I had parent-teacher conferences tonight. Five hours of chatting with parents about their kids in ten minute blocks. It isn't always easy to sum up everything you'd like to accomplish with a student in a ten minute time span, but it does make you focus on those points you believe to be most important.
I always find it interesting to get a glimpse of another aspect of a student's life in the form the parent. Sometimes I think 'Man I'd like to be a kid in that family. Their parents really seem to have it all together.' Then you meet a parent and you think, this kid's life must suck. Who would want to go home to that? I always like the parents who spend more time talking about their own academic achievements than their kid's. It's all I can do to keep from saying, "Excuse me, but I thought we were here to talk about your kid." One lady I met tonight had cheap drugstore false eye lashes on. They were so huge that I felt my head going up and down in a full sweeping motion everytime she blinked. The six pounds of lipstick also was somewhat distracting. I'm not exactly sure what that has to do with how she raises her kid, but it is somehow informative. How would you like to go home to a mom who's body weight is fifty-percent plastic eye lash?

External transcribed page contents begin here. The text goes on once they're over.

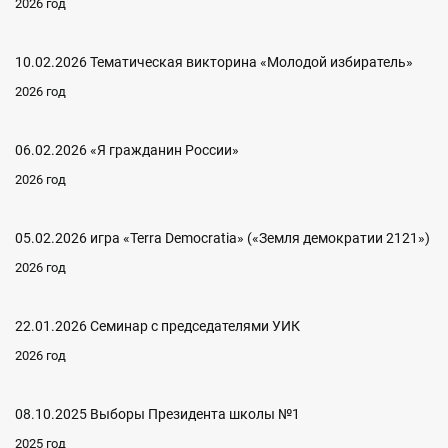
2026 год
10.02.2026 Тематическая викторина «Молодой избиратель»
2026 год
06.02.2026 «Я гражданин России»
2026 год
05.02.2026 игра «Terra Democratia» («Земля демократии 2121»)
2026 год
22.01.2026 Семинар с председателями УИК
2026 год
08.10.2025 Выборы Президента школы №1
2025 год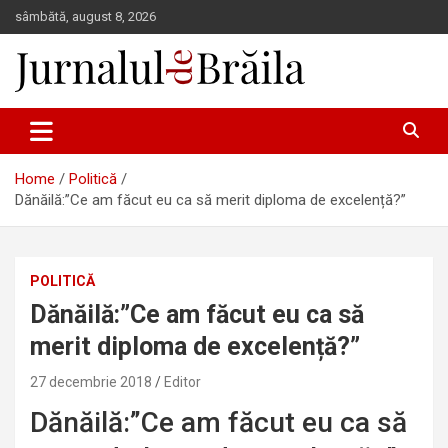
Skip
sâmbătă, august 8, 2026
to
content
Jurnalul de Brăila
Home
Politică
Dănăilă:”Ce am făcut eu ca să merit diploma de excelență?”
POLITICĂ
Dănăilă:”Ce am făcut eu ca să
merit diploma de excelență?”
27 decembrie 2018
Editor
Dănăilă:”Ce am făcut eu ca să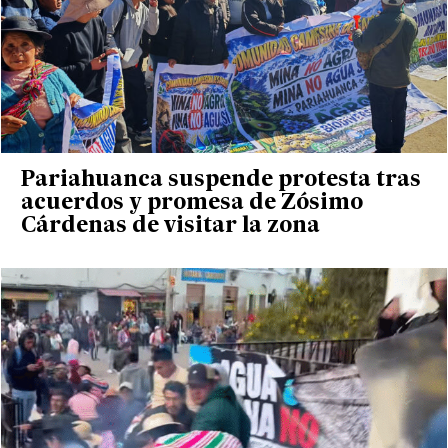
Pariahuanca suspende protesta tras
acuerdos y promesa de Zósimo
Cárdenas de visitar la zona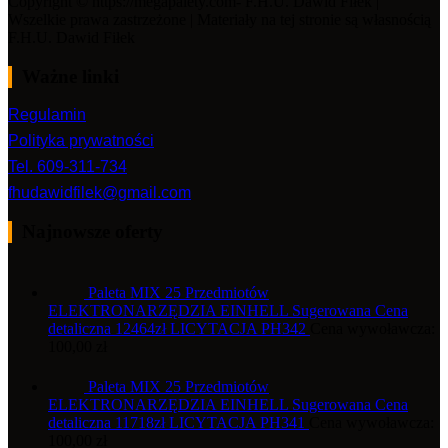
Copyright © https://megapalety.com- F.H.U. Dawid Fiłek |
Wszelkie prawa zastrzeżone | Materiały na tej stronie są własnością
F.H.U. Dawid Fiłek
Ważne linki
Regulamin
Polityka prywatności
Tel. 609-311-734
fhudawidfilek@gmail.com
Najnowsze oferty
Paleta MIX 25 Przedmiotów
ELEKTRONARZĘDZIA EINHELL Sugerowana Cena
detaliczna 12464zł LICYTACJA PH342
Cena wywoławcza:
100,00
zł
Paleta MIX 25 Przedmiotów
ELEKTRONARZĘDZIA EINHELL Sugerowana Cena
detaliczna 11718zł LICYTACJA PH341
Cena wywoławcza:
100,00
zł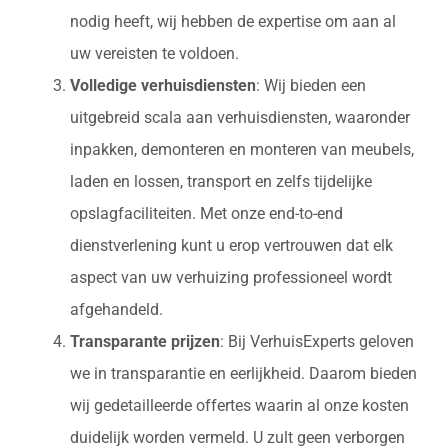
nodig heeft, wij hebben de expertise om aan al
uw vereisten te voldoen.
Volledige verhuisdiensten
: Wij bieden een
uitgebreid scala aan verhuisdiensten, waaronder
inpakken, demonteren en monteren van meubels,
laden en lossen, transport en zelfs tijdelijke
opslagfaciliteiten. Met onze end-to-end
dienstverlening kunt u erop vertrouwen dat elk
aspect van uw verhuizing professioneel wordt
afgehandeld.
Transparante prijzen
: Bij VerhuisExperts geloven
we in transparantie en eerlijkheid. Daarom bieden
wij gedetailleerde offertes waarin al onze kosten
duidelijk worden vermeld. U zult geen verborgen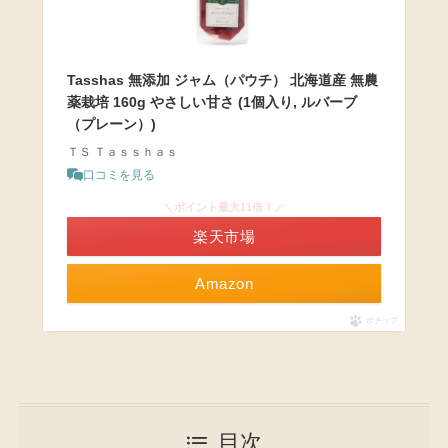
Tasshas 無添加 ジャム（パウチ） 北海道産 無農
薬栽培 160g やさしい甘さ (1個入り, ルバーブ
（プレーン）)
ＴＳ Ｔａｓｓｈａｓ
口コミを見る
＼ポイント最大11倍！／
楽天市場
Amazon
ポチップ
目次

The one thing that never ceases to amaze me is that more and more, parents are looking to me for advice on how to raise their child. I had a dad tonight who's kid is doing fairly well in school. She's a little chatty. What 8th grader isn't? But then he tells me about all the problems they have at home with her. The poor guy is clearly seeking answers. Of course, I had none for him, other than to say I would watch for signs of depression, etc. at school. Sometimes I even get parents who will litterally say "What should I do?" How do I answer that? I am able to offer thoughts on how to improve academic performance, even on how to get kids into good study habits. But when a parent asks me how to discipline their child, what am I supposed to say? "Well Mr. Jones, if Jane was my child, I'd beat her with a wet leather strap." I don't even have kids of my own yet. How am I supposed to know the family dynamic? Man, it's hard sometimes.
Still, parent-teacher conferences give me a chance to see a little backstory. Sometimes I meet a parent and I'm like 'Oh, so that's why this kid hates the world!' or 'Wow. No wonder this kid never does homework. He's too busy raising his two younger brothers for his parents.'
More and more I am expected to be not only a teacher, but also a surrogate parent, a psychologist, a neurologist, a behavior expert, pediatrician, counselor, and babysitter. Don't get me wrong, I love my job. I wouldn't do anything else. But sometimes I wonder what goes on in the minds of parents. Sometimes I want to ask them "What is it exactly you want me to accomplish with your child?" Of course, the ones that can answer that question aren't the ones who need the help. It's everyone else. It's just that the 'everyone else' category seems to be growing at an alarming rate.